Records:
((

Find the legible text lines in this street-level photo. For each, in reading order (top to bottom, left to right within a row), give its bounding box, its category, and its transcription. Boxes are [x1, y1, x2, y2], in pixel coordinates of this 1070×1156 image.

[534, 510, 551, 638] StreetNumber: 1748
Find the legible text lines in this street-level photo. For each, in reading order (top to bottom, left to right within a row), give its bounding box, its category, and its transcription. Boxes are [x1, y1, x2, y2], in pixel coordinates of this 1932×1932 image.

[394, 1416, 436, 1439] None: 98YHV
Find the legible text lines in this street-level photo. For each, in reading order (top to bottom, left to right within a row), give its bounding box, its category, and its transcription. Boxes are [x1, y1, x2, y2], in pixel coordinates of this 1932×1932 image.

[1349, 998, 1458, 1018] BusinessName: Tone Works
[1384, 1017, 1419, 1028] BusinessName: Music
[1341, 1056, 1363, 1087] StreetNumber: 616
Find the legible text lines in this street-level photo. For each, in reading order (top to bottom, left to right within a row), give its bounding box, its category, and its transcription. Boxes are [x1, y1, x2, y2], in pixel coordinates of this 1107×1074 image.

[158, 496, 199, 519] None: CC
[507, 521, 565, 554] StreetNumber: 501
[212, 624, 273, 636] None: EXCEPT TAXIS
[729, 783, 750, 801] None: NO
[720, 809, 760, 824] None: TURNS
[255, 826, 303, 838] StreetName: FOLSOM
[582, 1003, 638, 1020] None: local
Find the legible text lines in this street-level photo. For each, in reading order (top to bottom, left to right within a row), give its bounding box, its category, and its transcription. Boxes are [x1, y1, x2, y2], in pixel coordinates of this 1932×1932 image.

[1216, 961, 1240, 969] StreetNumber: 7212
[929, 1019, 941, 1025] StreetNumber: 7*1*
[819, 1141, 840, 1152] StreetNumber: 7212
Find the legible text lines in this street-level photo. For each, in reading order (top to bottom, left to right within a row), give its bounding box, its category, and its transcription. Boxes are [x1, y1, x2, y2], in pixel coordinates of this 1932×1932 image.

))

# Short exercise
Lay out every line of the records above as a numbered list, leaving out the blank lines.

# Task response
1. Find the legible text lines in this street-level photo. For each, in reading order (top to bottom, left to right within a row), give its bounding box, its category, and its transcription. Boxes are [x1, y1, x2, y2], in pixel coordinates of this 1070×1156 image.
2. [534, 510, 551, 638] StreetNumber: 1748
3. Find the legible text lines in this street-level photo. For each, in reading order (top to bottom, left to right within a row), give its bounding box, its category, and its transcription. Boxes are [x1, y1, x2, y2], in pixel coordinates of this 1932×1932 image.
4. [394, 1416, 436, 1439] None: 98YHV
5. Find the legible text lines in this street-level photo. For each, in reading order (top to bottom, left to right within a row), give its bounding box, its category, and its transcription. Boxes are [x1, y1, x2, y2], in pixel coordinates of this 1932×1932 image.
6. [1349, 998, 1458, 1018] BusinessName: Tone Works
7. [1384, 1017, 1419, 1028] BusinessName: Music
8. [1341, 1056, 1363, 1087] StreetNumber: 616
9. Find the legible text lines in this street-level photo. For each, in reading order (top to bottom, left to right within a row), give its bounding box, its category, and its transcription. Boxes are [x1, y1, x2, y2], in pixel coordinates of this 1107×1074 image.
10. [158, 496, 199, 519] None: CC
11. [507, 521, 565, 554] StreetNumber: 501
12. [212, 624, 273, 636] None: EXCEPT TAXIS
13. [729, 783, 750, 801] None: NO
14. [720, 809, 760, 824] None: TURNS
15. [255, 826, 303, 838] StreetName: FOLSOM
16. [582, 1003, 638, 1020] None: local
17. Find the legible text lines in this street-level photo. For each, in reading order (top to bottom, left to right within a row), give its bounding box, its category, and its transcription. Boxes are [x1, y1, x2, y2], in pixel coordinates of this 1932×1932 image.
18. [1216, 961, 1240, 969] StreetNumber: 7212
19. [929, 1019, 941, 1025] StreetNumber: 7*1*
20. [819, 1141, 840, 1152] StreetNumber: 7212
21. Find the legible text lines in this street-level photo. For each, in reading order (top to bottom, left to right within a row), give its bounding box, its category, and its transcription. Boxes are [x1, y1, x2, y2], in pixel coordinates of this 1932×1932 image.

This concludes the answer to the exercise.